(TASK DESCRIPTION) Pictures in the entries below are excluded; copy only the lines from the one containing "36: (1266, 394, 1.38)" to the one containing "71: (811, 95, 1.33)", both included.

(EXCERPTED DATA)
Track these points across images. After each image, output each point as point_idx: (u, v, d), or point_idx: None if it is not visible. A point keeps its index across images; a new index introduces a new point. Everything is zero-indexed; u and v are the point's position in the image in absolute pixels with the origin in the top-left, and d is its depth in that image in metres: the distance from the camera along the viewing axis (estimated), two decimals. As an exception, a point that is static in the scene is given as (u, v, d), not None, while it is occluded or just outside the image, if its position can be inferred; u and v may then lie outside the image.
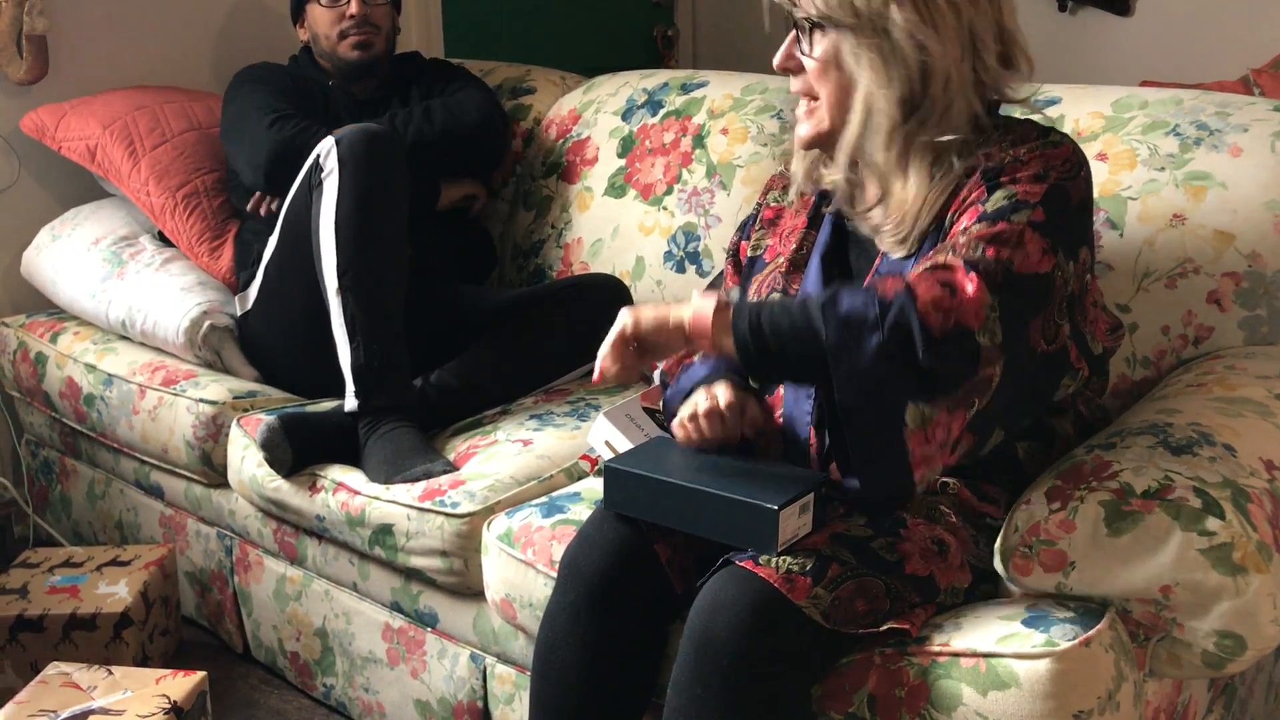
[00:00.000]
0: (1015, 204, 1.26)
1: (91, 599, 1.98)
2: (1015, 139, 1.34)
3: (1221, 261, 1.56)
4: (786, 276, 1.47)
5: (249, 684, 2.09)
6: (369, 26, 2.26)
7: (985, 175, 1.30)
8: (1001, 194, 1.28)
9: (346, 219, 1.88)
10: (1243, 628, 1.19)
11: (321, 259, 1.91)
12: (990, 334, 1.20)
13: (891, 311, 1.18)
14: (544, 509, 1.60)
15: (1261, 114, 1.63)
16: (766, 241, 1.55)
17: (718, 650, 1.20)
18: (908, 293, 1.19)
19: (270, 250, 2.09)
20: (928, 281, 1.20)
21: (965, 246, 1.24)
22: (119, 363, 2.23)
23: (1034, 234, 1.24)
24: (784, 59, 1.39)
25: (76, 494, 2.44)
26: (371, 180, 1.90)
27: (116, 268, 2.33)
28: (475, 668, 1.74)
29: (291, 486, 1.87)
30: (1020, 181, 1.28)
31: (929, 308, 1.18)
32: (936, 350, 1.17)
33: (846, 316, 1.20)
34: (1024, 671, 1.18)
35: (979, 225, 1.26)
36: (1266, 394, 1.38)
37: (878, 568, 1.27)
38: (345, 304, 1.88)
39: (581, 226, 2.28)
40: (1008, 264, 1.22)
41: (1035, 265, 1.24)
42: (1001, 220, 1.25)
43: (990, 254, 1.22)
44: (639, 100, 2.30)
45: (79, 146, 2.42)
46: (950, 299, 1.19)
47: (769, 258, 1.52)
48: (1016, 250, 1.23)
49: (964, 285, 1.19)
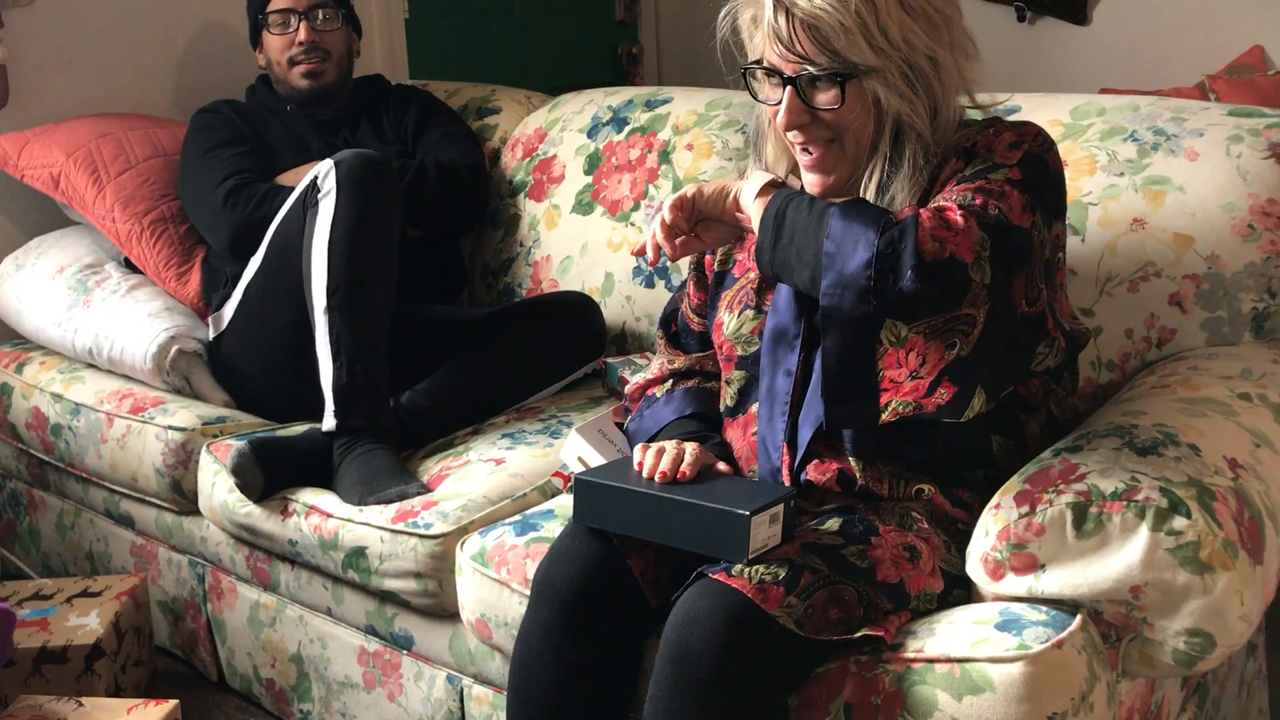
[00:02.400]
0: (993, 165, 1.31)
1: (62, 631, 1.96)
2: (985, 126, 1.38)
3: (1182, 264, 1.58)
4: (759, 293, 1.48)
5: (225, 712, 2.07)
6: (318, 53, 2.26)
7: (961, 154, 1.34)
8: (979, 161, 1.32)
9: (340, 239, 1.89)
10: (1212, 625, 1.20)
11: (312, 277, 1.91)
12: (981, 272, 1.22)
13: (893, 229, 1.22)
14: (517, 527, 1.59)
15: (1216, 119, 1.65)
16: (736, 256, 1.55)
17: (693, 663, 1.20)
18: (913, 217, 1.23)
19: (252, 270, 2.08)
20: (928, 212, 1.23)
21: (955, 195, 1.28)
22: (86, 391, 2.21)
23: (1013, 190, 1.28)
24: (793, 119, 1.34)
25: (45, 526, 2.41)
26: (367, 204, 1.90)
27: (82, 295, 2.31)
28: (452, 689, 1.73)
29: (263, 512, 1.86)
30: (996, 151, 1.32)
31: (927, 235, 1.21)
32: (926, 272, 1.20)
33: (849, 224, 1.25)
34: (998, 675, 1.19)
35: (962, 184, 1.29)
36: (1229, 394, 1.40)
37: (850, 575, 1.27)
38: (332, 323, 1.88)
39: (550, 244, 2.28)
40: (997, 212, 1.26)
41: (1018, 219, 1.27)
42: (981, 179, 1.29)
43: (979, 202, 1.26)
44: (604, 118, 2.31)
45: (42, 174, 2.41)
46: (947, 231, 1.22)
47: (739, 273, 1.53)
48: (1002, 201, 1.27)
49: (959, 221, 1.22)
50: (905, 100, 1.31)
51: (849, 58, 1.29)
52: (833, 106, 1.32)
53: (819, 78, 1.32)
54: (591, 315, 2.08)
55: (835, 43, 1.29)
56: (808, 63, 1.31)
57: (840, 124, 1.34)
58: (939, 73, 1.33)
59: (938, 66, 1.32)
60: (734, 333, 1.49)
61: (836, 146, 1.35)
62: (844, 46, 1.29)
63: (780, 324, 1.43)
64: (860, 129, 1.34)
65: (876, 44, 1.29)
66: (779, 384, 1.41)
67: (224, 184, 2.15)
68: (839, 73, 1.31)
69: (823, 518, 1.38)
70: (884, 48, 1.29)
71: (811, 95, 1.33)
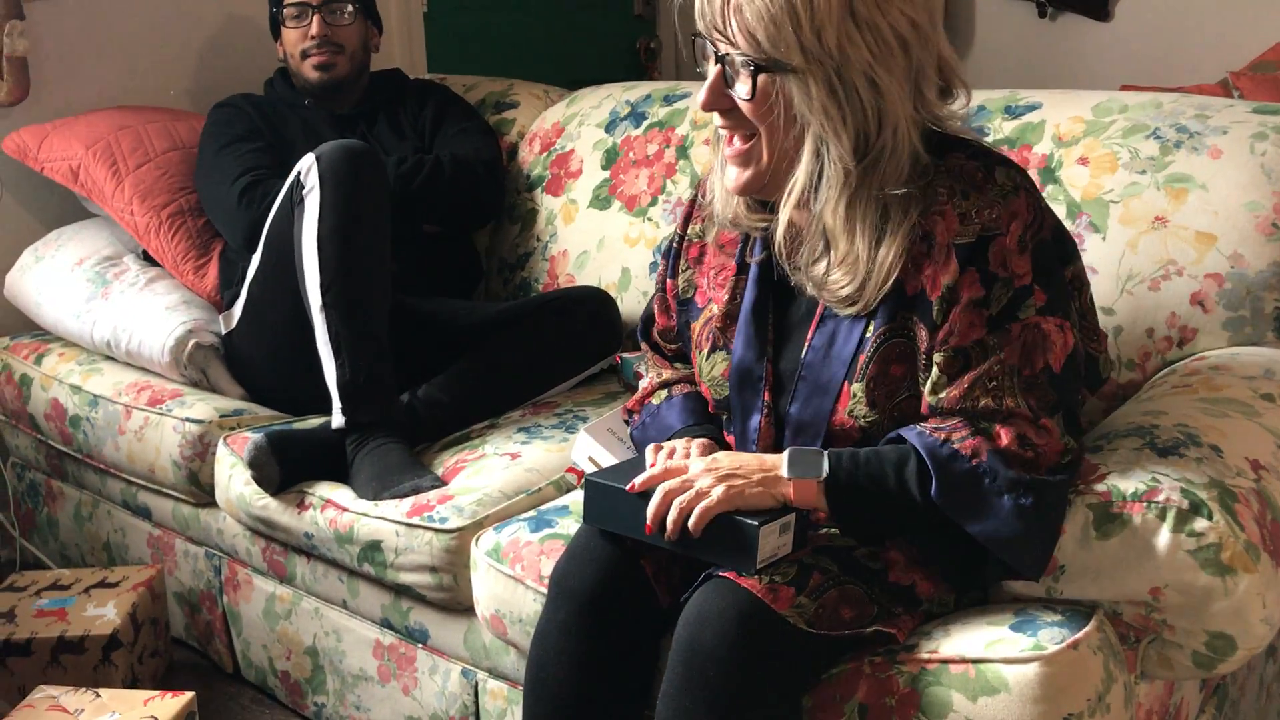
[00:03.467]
0: (1015, 296, 1.24)
1: (79, 621, 1.97)
2: (964, 185, 1.26)
3: (1204, 263, 1.56)
4: (723, 332, 1.42)
5: (240, 704, 2.07)
6: (331, 46, 2.25)
7: (967, 260, 1.23)
8: (999, 290, 1.23)
9: (328, 236, 1.88)
10: (1233, 628, 1.19)
11: (305, 276, 1.91)
12: (1068, 441, 1.24)
13: (1000, 480, 1.20)
14: (532, 524, 1.59)
15: (1240, 116, 1.64)
16: (697, 281, 1.47)
17: (705, 661, 1.20)
18: (998, 457, 1.21)
19: (254, 268, 2.08)
20: (1007, 439, 1.22)
21: (1006, 379, 1.23)
22: (104, 383, 2.22)
23: (1046, 320, 1.24)
24: (712, 99, 1.26)
25: (63, 516, 2.42)
26: (352, 196, 1.89)
27: (101, 288, 2.32)
28: (467, 683, 1.73)
29: (279, 504, 1.86)
30: (1010, 265, 1.23)
31: (1024, 467, 1.21)
32: (1049, 483, 1.21)
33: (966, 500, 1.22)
34: (1013, 676, 1.18)
35: (996, 339, 1.23)
36: (1251, 394, 1.39)
37: (860, 575, 1.27)
38: (329, 321, 1.87)
39: (567, 239, 2.28)
40: (1047, 371, 1.24)
41: (1062, 348, 1.25)
42: (1014, 323, 1.24)
43: (1028, 374, 1.23)
44: (622, 112, 2.30)
45: (61, 167, 2.42)
46: (1037, 455, 1.22)
47: (701, 303, 1.46)
48: (1045, 350, 1.24)
49: (1038, 437, 1.22)
50: (824, 114, 1.20)
51: (769, 50, 1.20)
52: (743, 97, 1.24)
53: (739, 63, 1.24)
54: (608, 310, 2.08)
55: (759, 31, 1.20)
56: (726, 43, 1.24)
57: (754, 119, 1.25)
58: (878, 100, 1.20)
59: (878, 92, 1.20)
60: (707, 376, 1.44)
61: (756, 143, 1.28)
62: (767, 37, 1.19)
63: (743, 364, 1.38)
64: (773, 130, 1.25)
65: (805, 42, 1.18)
66: (750, 425, 1.39)
67: (239, 180, 2.15)
68: (754, 61, 1.22)
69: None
70: (813, 49, 1.18)
71: (731, 80, 1.26)
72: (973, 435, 1.22)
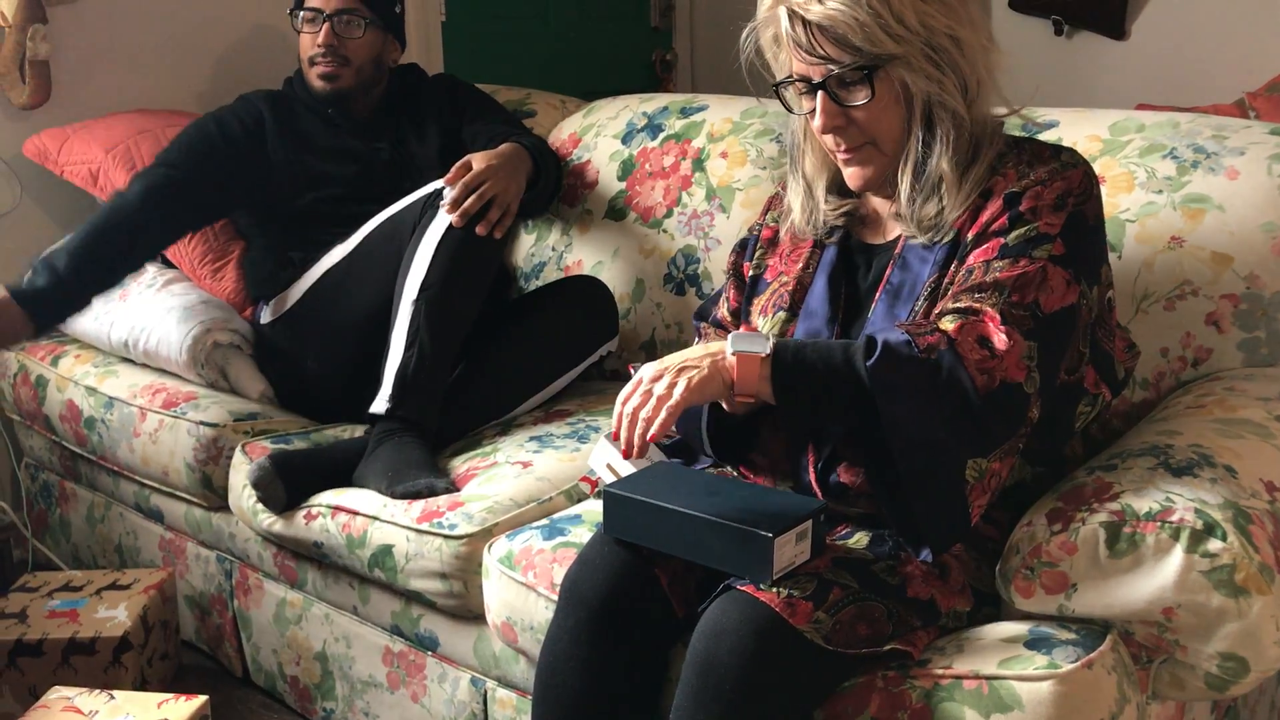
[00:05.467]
0: (1036, 238, 1.30)
1: (90, 623, 1.98)
2: (1031, 157, 1.37)
3: (1220, 283, 1.56)
4: (792, 295, 1.48)
5: (249, 708, 2.08)
6: (337, 58, 2.21)
7: (1008, 200, 1.33)
8: (1023, 229, 1.31)
9: (452, 240, 1.92)
10: (1245, 650, 1.18)
11: (411, 267, 1.93)
12: (1032, 381, 1.26)
13: (943, 375, 1.23)
14: (545, 531, 1.60)
15: (1258, 137, 1.64)
16: (768, 261, 1.55)
17: (720, 676, 1.20)
18: (953, 353, 1.23)
19: (339, 255, 2.09)
20: (967, 342, 1.24)
21: (992, 291, 1.27)
22: (119, 385, 2.23)
23: (1056, 268, 1.29)
24: (829, 121, 1.36)
25: (76, 517, 2.43)
26: (479, 241, 1.94)
27: (119, 290, 2.33)
28: (476, 691, 1.73)
29: (285, 522, 1.87)
30: (1041, 213, 1.31)
31: (975, 368, 1.23)
32: (988, 407, 1.23)
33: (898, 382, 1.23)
34: (1026, 693, 1.18)
35: (1002, 263, 1.30)
36: (1266, 415, 1.39)
37: (879, 591, 1.27)
38: (416, 312, 1.90)
39: (581, 249, 2.28)
40: (1035, 306, 1.27)
41: (1061, 300, 1.29)
42: (1024, 257, 1.29)
43: (1016, 299, 1.27)
44: (639, 124, 2.31)
45: (81, 170, 2.43)
46: (991, 358, 1.24)
47: (770, 277, 1.53)
48: (1041, 289, 1.28)
49: (1002, 342, 1.24)
50: (933, 81, 1.33)
51: (870, 50, 1.31)
52: (864, 102, 1.34)
53: (846, 77, 1.33)
54: (601, 294, 2.11)
55: (854, 39, 1.30)
56: (831, 63, 1.33)
57: (874, 123, 1.35)
58: (962, 50, 1.33)
59: (960, 44, 1.33)
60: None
61: (872, 147, 1.38)
62: (863, 41, 1.30)
63: (813, 328, 1.43)
64: (893, 125, 1.35)
65: (894, 32, 1.30)
66: None
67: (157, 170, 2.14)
68: (863, 66, 1.32)
69: (851, 530, 1.37)
70: (902, 35, 1.30)
71: (843, 97, 1.35)
72: (935, 332, 1.25)
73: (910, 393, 1.23)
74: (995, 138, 1.38)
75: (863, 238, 1.47)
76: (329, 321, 2.08)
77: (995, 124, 1.39)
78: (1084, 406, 1.38)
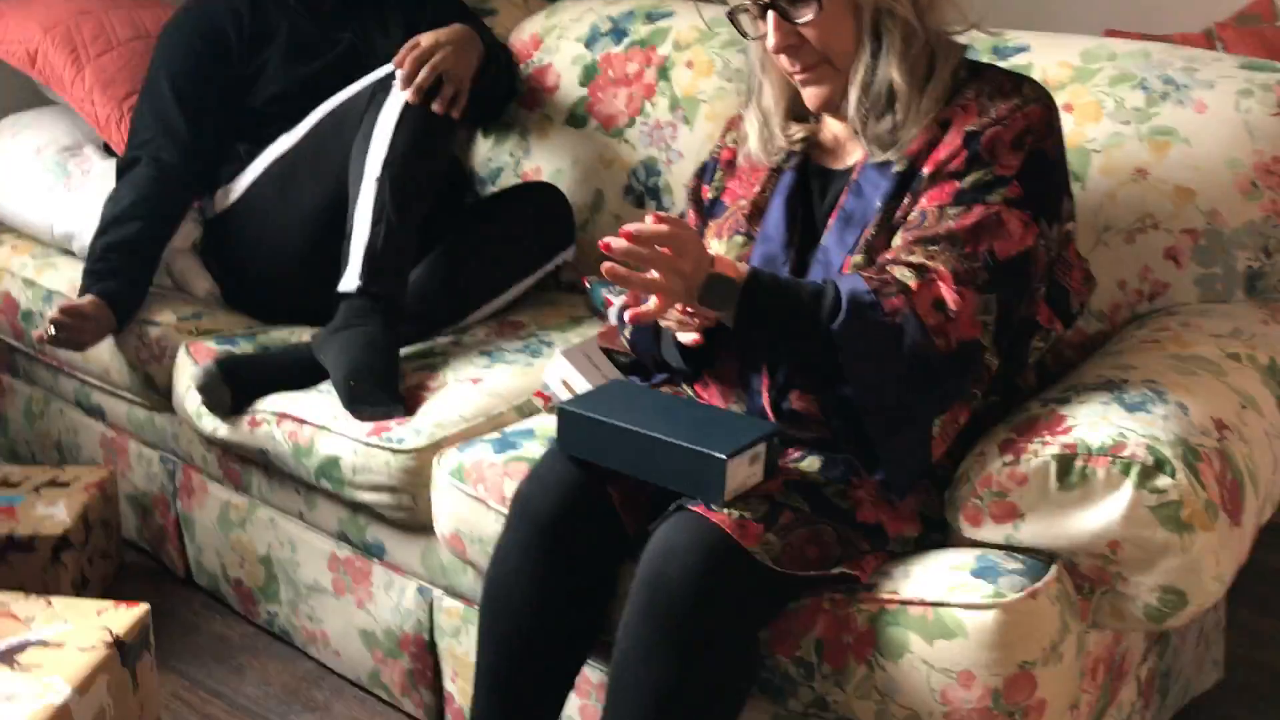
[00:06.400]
0: (992, 180, 1.29)
1: (29, 520, 1.95)
2: (993, 90, 1.34)
3: (1181, 218, 1.56)
4: (749, 220, 1.46)
5: (191, 609, 2.07)
6: None
7: (967, 139, 1.30)
8: (979, 172, 1.29)
9: (411, 118, 1.86)
10: (1185, 584, 1.21)
11: (370, 146, 1.87)
12: (989, 334, 1.26)
13: (906, 341, 1.23)
14: (496, 445, 1.58)
15: (1229, 70, 1.62)
16: (726, 184, 1.52)
17: (669, 594, 1.20)
18: (913, 318, 1.23)
19: (285, 146, 2.02)
20: (924, 306, 1.24)
21: (944, 245, 1.26)
22: (59, 279, 2.16)
23: (1012, 212, 1.28)
24: (783, 39, 1.34)
25: (13, 412, 2.38)
26: (436, 120, 1.89)
27: (62, 179, 2.25)
28: (422, 600, 1.73)
29: (230, 427, 1.83)
30: (999, 154, 1.30)
31: (934, 334, 1.23)
32: (948, 368, 1.24)
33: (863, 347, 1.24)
34: (971, 621, 1.20)
35: (956, 210, 1.28)
36: (1219, 353, 1.39)
37: (830, 514, 1.27)
38: (381, 189, 1.84)
39: (540, 155, 2.23)
40: (989, 255, 1.27)
41: (1018, 243, 1.28)
42: (978, 204, 1.28)
43: (969, 250, 1.26)
44: (603, 28, 2.25)
45: (18, 50, 2.32)
46: (947, 321, 1.24)
47: (729, 200, 1.50)
48: (996, 235, 1.27)
49: (955, 302, 1.24)
50: None
51: None
52: (811, 17, 1.32)
53: None
54: (557, 200, 2.08)
55: None
56: None
57: (826, 38, 1.33)
58: None
59: None
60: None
61: (827, 65, 1.35)
62: None
63: (769, 252, 1.41)
64: (845, 38, 1.33)
65: None
66: None
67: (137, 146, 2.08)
68: None
69: (804, 454, 1.37)
70: None
71: (793, 14, 1.33)
72: (899, 294, 1.25)
73: (874, 356, 1.24)
74: (952, 52, 1.36)
75: (821, 162, 1.45)
76: (274, 216, 2.03)
77: (951, 39, 1.37)
78: (1038, 341, 1.38)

(EXERCISE RESULT)
36: (1266, 394, 1.38)
37: (878, 568, 1.27)
38: (345, 304, 1.88)
39: (581, 226, 2.28)
40: (1008, 264, 1.22)
41: (1035, 265, 1.24)
42: (1001, 220, 1.25)
43: (990, 254, 1.22)
44: (639, 100, 2.30)
45: (79, 146, 2.42)
46: (950, 299, 1.19)
47: (769, 258, 1.52)
48: (1016, 250, 1.23)
49: (964, 285, 1.19)
[00:02.400]
0: (993, 165, 1.31)
1: (62, 631, 1.96)
2: (985, 126, 1.38)
3: (1182, 264, 1.58)
4: (759, 293, 1.48)
5: (225, 712, 2.07)
6: (318, 53, 2.26)
7: (961, 154, 1.34)
8: (979, 161, 1.32)
9: (340, 239, 1.89)
10: (1212, 625, 1.20)
11: (312, 277, 1.91)
12: (981, 272, 1.22)
13: (893, 229, 1.22)
14: (517, 527, 1.59)
15: (1216, 119, 1.65)
16: (736, 256, 1.55)
17: (693, 663, 1.20)
18: (913, 217, 1.23)
19: (252, 270, 2.08)
20: (928, 212, 1.23)
21: (955, 195, 1.28)
22: (86, 391, 2.21)
23: (1013, 190, 1.28)
24: (793, 119, 1.34)
25: (45, 526, 2.41)
26: (367, 204, 1.90)
27: (82, 295, 2.31)
28: (452, 689, 1.73)
29: (263, 512, 1.86)
30: (996, 151, 1.32)
31: (927, 235, 1.21)
32: (926, 272, 1.20)
33: (849, 224, 1.25)
34: (998, 675, 1.19)
35: (962, 184, 1.29)
36: (1229, 394, 1.40)
37: (850, 575, 1.27)
38: (332, 323, 1.88)
39: (550, 244, 2.28)
40: (997, 212, 1.26)
41: (1018, 219, 1.27)
42: (981, 179, 1.29)
43: (979, 202, 1.26)
44: (604, 118, 2.31)
45: (42, 174, 2.41)
46: (947, 231, 1.22)
47: (739, 273, 1.53)
48: (1002, 201, 1.27)
49: (959, 221, 1.22)
50: (905, 100, 1.31)
51: (849, 58, 1.29)
52: (833, 106, 1.32)
53: (819, 78, 1.32)
54: (591, 315, 2.08)
55: (835, 43, 1.29)
56: (808, 63, 1.31)
57: (840, 124, 1.34)
58: (939, 73, 1.33)
59: (938, 66, 1.32)
60: (734, 333, 1.49)
61: (836, 146, 1.35)
62: (844, 46, 1.29)
63: (780, 324, 1.43)
64: (860, 129, 1.34)
65: (876, 44, 1.29)
66: (779, 384, 1.41)
67: (224, 184, 2.15)
68: (839, 73, 1.31)
69: (823, 518, 1.38)
70: (884, 48, 1.29)
71: (811, 95, 1.33)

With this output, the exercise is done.